The Mortgage Bankers Association also noted that a recession in the first half of 2023 could cause interest rates to fall even faster. Currently, he estimates there is a 50% chance of a mild recession next year.
Whether mortgage rates fall in 2023 depends on whether the Federal Reserve can control inflation.
Over the past 12 months, the Consumer Price Index rose by 7.7%. That’s only a slight slowdown from last month’s numbers, meaning the Fed will likely need to continue aggressively raising federal funds rates to bring prices down substantially.
As inflation slows, mortgage rates will likely begin to fall as well. If the Fed acts too aggressively and creates a recession, mortgage rates could fall more than current forecasts expect. But interest rates likely won’t fall to the historic lows enjoyed by borrowers over the past two years.
When will house prices fall?
Home prices are starting to decline, but we probably won’t see huge declines, even if there is a recession.
The S&P Case-Shiller Home Price Index shows prices are still up year-over-year, although they fell on a monthly basis in July and August. Fannie Mae researchers expect prices to fall 1.5% in 2023, while MBA expects a 2.8% increase in 2023 and a 2.1% increase in 2024.
High mortgage rates have pushed many hopeful buyers out of the market, slowing home buying demand and putting downward pressure on home prices. But interest rates may start to fall next year, which will take some of that pressure off. The current housing supply is also historically low, which will likely prevent prices from falling too far.
What happens to house prices in a recession?
Home prices usually fall during a recession, but not always. When it does, it’s generally because fewer people can afford to buy homes and low demand forces sellers to lower their prices.
How much mortgage can I afford?
A mortgage calculator can help you determine how much you can afford to borrow. Play around with different home prices and down payment amounts to see how much your monthly payment might be and think about how it fits into your overall budget.

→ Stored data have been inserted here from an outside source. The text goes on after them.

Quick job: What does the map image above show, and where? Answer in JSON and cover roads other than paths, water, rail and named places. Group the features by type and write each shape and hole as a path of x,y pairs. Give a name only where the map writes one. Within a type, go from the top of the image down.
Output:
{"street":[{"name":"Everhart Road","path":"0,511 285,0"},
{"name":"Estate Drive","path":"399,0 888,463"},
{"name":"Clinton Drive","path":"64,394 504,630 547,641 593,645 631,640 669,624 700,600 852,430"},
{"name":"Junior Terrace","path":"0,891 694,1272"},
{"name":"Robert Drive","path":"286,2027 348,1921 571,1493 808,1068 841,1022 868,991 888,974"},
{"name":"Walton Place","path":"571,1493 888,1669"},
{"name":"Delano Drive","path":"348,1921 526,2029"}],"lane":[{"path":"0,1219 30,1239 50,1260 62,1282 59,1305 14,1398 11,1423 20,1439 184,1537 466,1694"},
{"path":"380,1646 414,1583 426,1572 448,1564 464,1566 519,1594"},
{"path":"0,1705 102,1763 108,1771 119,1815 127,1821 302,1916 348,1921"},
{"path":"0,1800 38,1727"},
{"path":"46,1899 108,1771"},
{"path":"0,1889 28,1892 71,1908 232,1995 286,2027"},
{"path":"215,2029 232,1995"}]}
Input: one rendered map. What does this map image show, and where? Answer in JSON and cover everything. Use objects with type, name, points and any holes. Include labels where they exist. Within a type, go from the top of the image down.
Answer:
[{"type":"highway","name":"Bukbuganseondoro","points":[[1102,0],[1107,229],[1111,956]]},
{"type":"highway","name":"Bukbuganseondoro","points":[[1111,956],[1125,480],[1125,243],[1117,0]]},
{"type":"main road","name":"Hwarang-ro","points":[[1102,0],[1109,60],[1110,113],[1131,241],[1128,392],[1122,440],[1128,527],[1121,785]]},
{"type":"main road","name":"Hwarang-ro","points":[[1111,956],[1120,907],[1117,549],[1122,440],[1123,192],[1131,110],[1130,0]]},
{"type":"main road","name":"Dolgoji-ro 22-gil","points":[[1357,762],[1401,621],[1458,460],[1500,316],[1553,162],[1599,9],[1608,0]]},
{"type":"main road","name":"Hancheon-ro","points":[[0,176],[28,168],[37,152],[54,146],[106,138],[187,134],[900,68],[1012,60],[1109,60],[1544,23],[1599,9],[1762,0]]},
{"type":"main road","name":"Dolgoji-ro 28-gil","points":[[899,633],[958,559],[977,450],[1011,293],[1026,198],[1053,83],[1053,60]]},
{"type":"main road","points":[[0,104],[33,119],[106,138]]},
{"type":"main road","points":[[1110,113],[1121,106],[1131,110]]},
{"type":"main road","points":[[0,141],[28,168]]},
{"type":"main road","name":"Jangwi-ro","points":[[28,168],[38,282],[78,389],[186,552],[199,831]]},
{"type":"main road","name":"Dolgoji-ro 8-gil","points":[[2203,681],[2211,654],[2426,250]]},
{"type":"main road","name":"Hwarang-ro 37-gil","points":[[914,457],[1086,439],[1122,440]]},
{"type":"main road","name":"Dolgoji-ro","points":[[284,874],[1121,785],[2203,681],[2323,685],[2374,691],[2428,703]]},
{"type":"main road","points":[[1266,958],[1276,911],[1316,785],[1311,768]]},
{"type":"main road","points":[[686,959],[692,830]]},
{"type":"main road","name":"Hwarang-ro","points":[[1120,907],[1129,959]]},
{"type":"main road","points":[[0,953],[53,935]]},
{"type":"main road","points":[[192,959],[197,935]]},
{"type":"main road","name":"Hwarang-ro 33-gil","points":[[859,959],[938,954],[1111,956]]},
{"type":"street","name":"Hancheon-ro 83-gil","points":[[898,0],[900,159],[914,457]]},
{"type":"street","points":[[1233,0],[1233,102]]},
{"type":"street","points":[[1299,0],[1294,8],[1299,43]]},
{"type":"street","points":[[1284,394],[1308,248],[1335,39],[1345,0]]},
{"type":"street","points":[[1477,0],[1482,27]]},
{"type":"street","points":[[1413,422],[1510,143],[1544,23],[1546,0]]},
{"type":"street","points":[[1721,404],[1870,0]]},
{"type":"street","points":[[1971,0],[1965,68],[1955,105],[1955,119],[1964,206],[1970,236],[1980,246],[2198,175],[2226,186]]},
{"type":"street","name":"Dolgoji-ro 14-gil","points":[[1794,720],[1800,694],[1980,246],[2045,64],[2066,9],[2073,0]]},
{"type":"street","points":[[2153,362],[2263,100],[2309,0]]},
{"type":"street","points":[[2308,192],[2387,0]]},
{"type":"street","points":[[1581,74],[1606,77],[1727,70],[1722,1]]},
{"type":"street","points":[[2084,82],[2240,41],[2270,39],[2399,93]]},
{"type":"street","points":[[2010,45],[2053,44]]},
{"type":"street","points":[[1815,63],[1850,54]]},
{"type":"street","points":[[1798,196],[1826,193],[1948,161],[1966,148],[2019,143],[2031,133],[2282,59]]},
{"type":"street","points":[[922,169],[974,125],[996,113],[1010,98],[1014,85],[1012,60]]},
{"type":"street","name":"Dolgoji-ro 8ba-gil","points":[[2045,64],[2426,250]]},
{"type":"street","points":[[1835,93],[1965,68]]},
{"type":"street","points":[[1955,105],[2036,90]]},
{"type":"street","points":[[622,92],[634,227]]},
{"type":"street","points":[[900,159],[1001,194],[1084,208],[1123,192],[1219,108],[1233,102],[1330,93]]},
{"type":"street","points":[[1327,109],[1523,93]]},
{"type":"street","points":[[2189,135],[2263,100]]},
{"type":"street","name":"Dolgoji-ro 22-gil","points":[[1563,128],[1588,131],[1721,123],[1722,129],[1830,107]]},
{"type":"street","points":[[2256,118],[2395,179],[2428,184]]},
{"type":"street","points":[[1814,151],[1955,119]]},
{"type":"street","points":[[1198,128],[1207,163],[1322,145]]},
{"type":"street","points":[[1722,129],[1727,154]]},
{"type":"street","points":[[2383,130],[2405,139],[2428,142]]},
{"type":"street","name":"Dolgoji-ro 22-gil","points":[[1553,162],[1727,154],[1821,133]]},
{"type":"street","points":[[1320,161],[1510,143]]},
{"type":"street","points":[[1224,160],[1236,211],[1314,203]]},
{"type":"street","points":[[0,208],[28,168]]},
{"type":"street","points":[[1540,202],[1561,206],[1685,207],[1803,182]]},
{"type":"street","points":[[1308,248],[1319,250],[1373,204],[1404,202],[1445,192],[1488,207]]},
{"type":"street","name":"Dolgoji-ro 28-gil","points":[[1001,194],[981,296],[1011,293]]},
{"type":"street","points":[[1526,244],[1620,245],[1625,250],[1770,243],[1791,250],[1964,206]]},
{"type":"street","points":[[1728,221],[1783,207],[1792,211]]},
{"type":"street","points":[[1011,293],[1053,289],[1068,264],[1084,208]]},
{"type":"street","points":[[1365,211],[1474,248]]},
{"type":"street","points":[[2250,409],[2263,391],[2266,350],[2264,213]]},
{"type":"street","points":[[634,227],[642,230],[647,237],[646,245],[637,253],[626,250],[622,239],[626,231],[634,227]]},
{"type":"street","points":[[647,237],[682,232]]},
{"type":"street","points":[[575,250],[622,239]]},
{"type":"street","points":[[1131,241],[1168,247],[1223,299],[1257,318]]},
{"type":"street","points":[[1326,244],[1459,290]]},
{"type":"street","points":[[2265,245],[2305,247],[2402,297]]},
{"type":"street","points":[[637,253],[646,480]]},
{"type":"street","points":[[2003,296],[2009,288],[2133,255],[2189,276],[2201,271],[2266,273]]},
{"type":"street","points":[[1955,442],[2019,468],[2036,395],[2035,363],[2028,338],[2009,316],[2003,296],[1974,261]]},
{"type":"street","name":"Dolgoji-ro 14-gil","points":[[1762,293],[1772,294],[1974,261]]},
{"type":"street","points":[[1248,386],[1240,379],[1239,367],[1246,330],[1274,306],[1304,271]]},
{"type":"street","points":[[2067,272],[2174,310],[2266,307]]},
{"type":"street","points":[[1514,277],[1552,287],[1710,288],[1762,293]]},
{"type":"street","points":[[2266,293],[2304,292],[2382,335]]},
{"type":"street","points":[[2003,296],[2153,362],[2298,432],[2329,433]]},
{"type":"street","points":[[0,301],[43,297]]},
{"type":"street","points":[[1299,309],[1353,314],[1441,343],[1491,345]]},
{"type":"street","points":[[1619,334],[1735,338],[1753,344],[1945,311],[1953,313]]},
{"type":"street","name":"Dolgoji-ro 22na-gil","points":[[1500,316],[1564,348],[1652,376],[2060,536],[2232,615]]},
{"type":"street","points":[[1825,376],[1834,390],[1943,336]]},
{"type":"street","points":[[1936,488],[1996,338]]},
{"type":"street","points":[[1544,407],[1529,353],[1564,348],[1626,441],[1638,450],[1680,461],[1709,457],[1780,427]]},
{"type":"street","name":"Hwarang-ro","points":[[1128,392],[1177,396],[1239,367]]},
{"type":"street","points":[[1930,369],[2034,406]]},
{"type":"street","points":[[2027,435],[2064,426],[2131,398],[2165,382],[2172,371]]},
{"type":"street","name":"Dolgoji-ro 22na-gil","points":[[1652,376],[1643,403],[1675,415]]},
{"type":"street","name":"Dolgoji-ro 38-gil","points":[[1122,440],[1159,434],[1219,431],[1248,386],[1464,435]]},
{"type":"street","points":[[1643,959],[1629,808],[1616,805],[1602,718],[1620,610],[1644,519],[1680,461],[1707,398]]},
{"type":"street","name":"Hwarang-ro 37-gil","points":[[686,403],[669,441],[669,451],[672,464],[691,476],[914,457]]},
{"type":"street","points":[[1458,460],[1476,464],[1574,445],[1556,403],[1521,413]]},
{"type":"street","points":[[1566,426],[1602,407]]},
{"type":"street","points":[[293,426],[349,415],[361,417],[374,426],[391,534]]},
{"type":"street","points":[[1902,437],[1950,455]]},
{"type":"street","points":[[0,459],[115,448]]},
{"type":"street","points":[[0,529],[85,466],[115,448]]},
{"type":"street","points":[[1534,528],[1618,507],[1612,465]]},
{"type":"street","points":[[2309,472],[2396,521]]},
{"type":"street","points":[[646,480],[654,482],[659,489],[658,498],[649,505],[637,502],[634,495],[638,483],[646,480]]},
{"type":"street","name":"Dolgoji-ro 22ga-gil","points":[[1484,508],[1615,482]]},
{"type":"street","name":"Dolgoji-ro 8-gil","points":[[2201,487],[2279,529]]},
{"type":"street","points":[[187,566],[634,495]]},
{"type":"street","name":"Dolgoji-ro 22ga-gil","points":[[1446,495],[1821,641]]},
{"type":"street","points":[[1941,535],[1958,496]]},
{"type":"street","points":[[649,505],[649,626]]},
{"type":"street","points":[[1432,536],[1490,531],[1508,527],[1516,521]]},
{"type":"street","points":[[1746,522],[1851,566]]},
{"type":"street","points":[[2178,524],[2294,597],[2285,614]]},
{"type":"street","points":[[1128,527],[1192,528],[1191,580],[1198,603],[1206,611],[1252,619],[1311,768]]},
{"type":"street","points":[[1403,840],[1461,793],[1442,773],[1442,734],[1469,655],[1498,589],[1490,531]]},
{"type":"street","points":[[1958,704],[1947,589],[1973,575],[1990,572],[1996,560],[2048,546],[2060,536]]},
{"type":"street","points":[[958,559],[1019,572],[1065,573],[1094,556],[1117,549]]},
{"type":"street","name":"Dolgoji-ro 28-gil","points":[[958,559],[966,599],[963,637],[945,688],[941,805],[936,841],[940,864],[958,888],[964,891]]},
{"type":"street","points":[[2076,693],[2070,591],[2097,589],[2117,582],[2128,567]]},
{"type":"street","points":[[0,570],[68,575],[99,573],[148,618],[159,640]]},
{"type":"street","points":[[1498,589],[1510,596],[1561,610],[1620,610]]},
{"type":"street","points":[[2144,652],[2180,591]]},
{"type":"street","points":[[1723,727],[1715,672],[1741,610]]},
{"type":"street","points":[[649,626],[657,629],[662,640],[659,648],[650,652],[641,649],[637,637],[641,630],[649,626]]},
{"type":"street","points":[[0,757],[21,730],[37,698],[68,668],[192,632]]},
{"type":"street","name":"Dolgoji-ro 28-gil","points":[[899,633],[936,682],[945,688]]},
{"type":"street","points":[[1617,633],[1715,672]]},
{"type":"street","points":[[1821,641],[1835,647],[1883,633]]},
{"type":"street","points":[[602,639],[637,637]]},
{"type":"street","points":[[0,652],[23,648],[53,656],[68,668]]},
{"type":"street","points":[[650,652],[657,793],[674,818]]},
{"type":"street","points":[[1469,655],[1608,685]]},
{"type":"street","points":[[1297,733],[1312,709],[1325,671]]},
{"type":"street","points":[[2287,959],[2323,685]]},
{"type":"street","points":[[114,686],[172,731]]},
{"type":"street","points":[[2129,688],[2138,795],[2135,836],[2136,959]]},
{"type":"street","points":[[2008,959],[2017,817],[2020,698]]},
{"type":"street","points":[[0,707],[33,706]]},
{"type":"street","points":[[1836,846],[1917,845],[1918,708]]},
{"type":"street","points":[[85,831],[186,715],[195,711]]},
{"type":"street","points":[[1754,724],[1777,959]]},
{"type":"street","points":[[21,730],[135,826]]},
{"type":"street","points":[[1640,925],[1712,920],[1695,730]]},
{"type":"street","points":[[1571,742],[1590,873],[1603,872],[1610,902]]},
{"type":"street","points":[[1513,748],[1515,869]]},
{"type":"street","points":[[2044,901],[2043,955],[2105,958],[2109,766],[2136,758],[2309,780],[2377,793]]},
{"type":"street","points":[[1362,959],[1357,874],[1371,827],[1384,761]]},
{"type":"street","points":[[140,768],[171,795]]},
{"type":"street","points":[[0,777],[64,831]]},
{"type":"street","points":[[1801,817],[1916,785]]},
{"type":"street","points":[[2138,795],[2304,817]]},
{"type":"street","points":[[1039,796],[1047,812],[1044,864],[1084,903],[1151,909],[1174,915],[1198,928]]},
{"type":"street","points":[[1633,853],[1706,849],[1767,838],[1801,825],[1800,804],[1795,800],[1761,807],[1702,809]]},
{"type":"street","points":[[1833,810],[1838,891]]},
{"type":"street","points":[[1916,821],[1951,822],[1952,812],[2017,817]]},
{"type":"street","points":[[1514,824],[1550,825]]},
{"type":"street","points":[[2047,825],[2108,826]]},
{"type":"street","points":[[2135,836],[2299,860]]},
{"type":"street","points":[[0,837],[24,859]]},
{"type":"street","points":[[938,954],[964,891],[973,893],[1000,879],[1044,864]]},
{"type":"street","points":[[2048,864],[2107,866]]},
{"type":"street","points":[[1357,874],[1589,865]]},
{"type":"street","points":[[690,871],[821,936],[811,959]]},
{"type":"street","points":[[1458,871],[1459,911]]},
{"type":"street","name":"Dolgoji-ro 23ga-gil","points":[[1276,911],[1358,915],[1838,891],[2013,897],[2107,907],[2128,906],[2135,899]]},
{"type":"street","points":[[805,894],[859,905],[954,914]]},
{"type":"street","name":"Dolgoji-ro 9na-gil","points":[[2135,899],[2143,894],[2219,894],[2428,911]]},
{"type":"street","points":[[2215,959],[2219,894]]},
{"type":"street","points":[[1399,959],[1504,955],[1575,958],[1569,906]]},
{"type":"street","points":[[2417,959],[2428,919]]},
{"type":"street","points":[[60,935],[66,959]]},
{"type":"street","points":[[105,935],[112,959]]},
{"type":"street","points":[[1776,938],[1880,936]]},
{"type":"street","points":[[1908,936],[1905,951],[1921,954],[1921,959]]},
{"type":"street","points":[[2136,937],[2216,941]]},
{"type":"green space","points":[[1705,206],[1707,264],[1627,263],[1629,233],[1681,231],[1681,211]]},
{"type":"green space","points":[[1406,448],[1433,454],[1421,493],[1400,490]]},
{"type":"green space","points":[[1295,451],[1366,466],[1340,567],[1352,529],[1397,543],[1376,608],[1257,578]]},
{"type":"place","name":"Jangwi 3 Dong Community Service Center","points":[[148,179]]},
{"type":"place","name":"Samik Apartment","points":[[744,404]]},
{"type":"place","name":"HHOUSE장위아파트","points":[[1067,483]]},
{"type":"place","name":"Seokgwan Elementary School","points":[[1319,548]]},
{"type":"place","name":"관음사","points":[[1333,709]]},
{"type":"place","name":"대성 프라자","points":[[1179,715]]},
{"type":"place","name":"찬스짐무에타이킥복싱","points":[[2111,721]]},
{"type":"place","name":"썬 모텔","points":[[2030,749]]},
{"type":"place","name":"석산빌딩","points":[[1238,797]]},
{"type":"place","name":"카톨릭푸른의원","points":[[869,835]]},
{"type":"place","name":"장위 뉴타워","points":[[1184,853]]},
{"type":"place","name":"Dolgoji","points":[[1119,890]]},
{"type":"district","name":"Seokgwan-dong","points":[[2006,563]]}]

Typically, experts recommend spending no more than 28% of your gross monthly income on housing costs. This means that your entire monthly mortgage payment, including taxes and insurance, cannot exceed 28% of your monthly income before taxes.
The lower your interest rate, the more you can borrow, so shop around and get pre-approved with several mortgage lenders to see who can offer you the best rate. But remember not to borrow more than your budget can comfortably handle.